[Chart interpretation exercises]
○ ○ ○

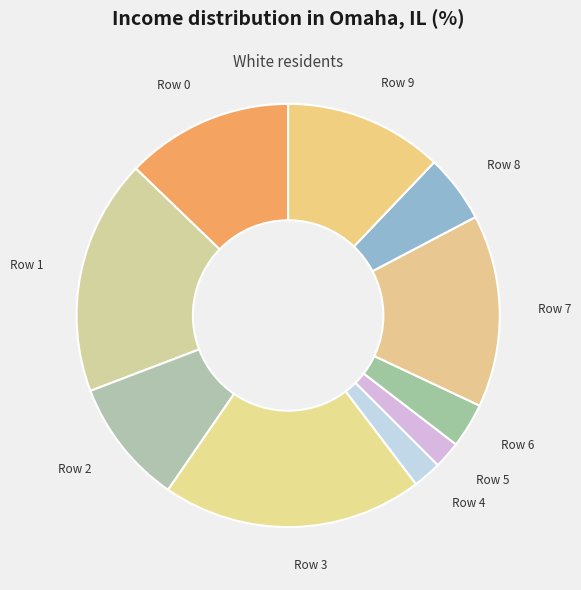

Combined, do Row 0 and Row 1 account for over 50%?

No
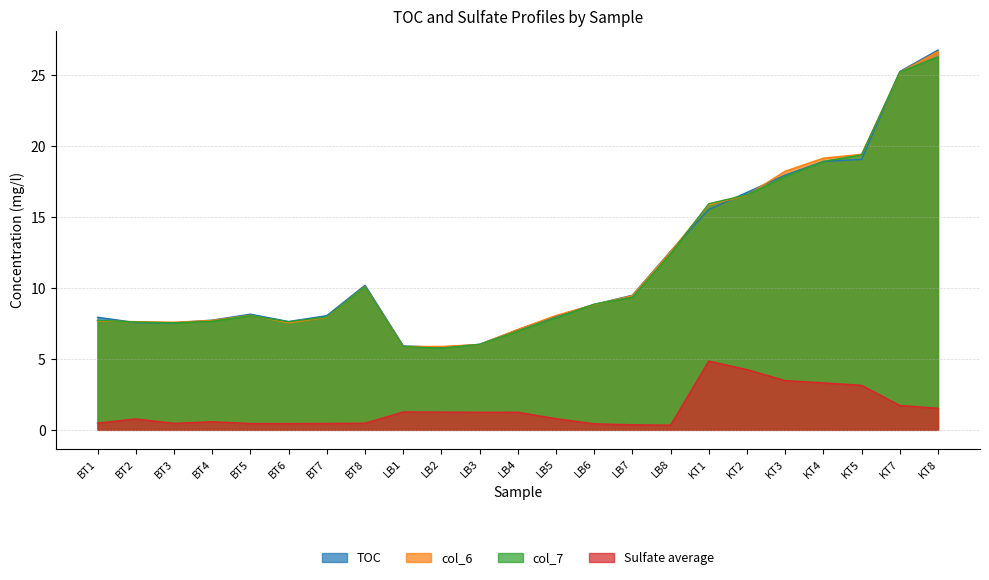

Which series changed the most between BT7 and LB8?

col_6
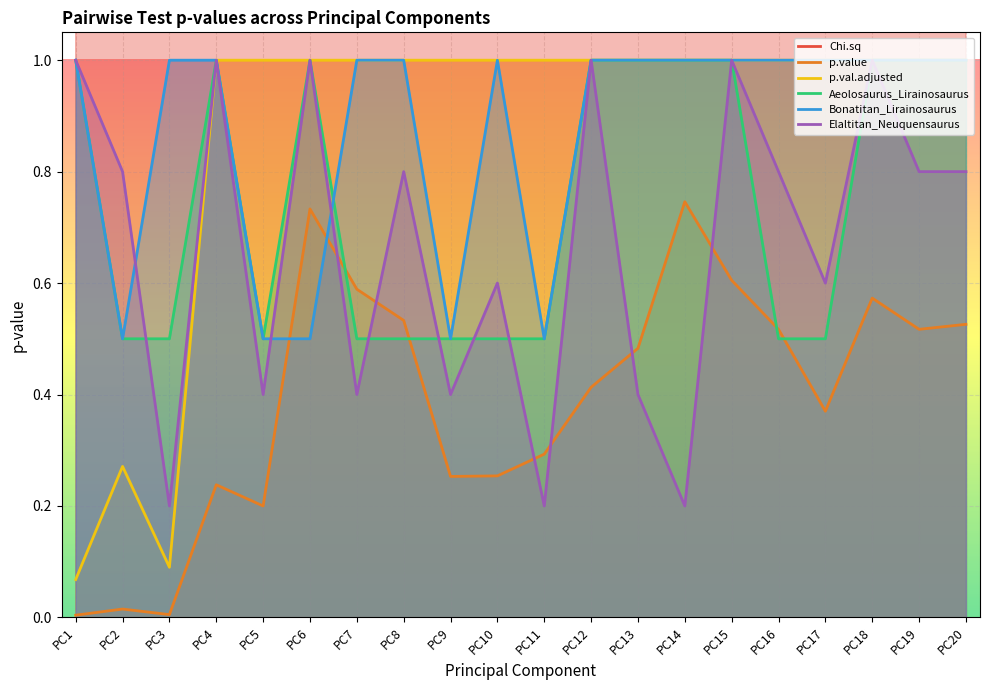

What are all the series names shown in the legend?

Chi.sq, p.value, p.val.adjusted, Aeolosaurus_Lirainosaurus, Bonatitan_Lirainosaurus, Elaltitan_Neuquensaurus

○ ○ ○

Problem to work on: Output every line of the listing above, unchanged and in order, omitting the pictures.

Response for this exercise:
Combined, do Row 0 and Row 1 account for over 50%?

No

Which series changed the most between BT7 and LB8?

col_6

What are all the series names shown in the legend?

Chi.sq, p.value, p.val.adjusted, Aeolosaurus_Lirainosaurus, Bonatitan_Lirainosaurus, Elaltitan_Neuquensaurus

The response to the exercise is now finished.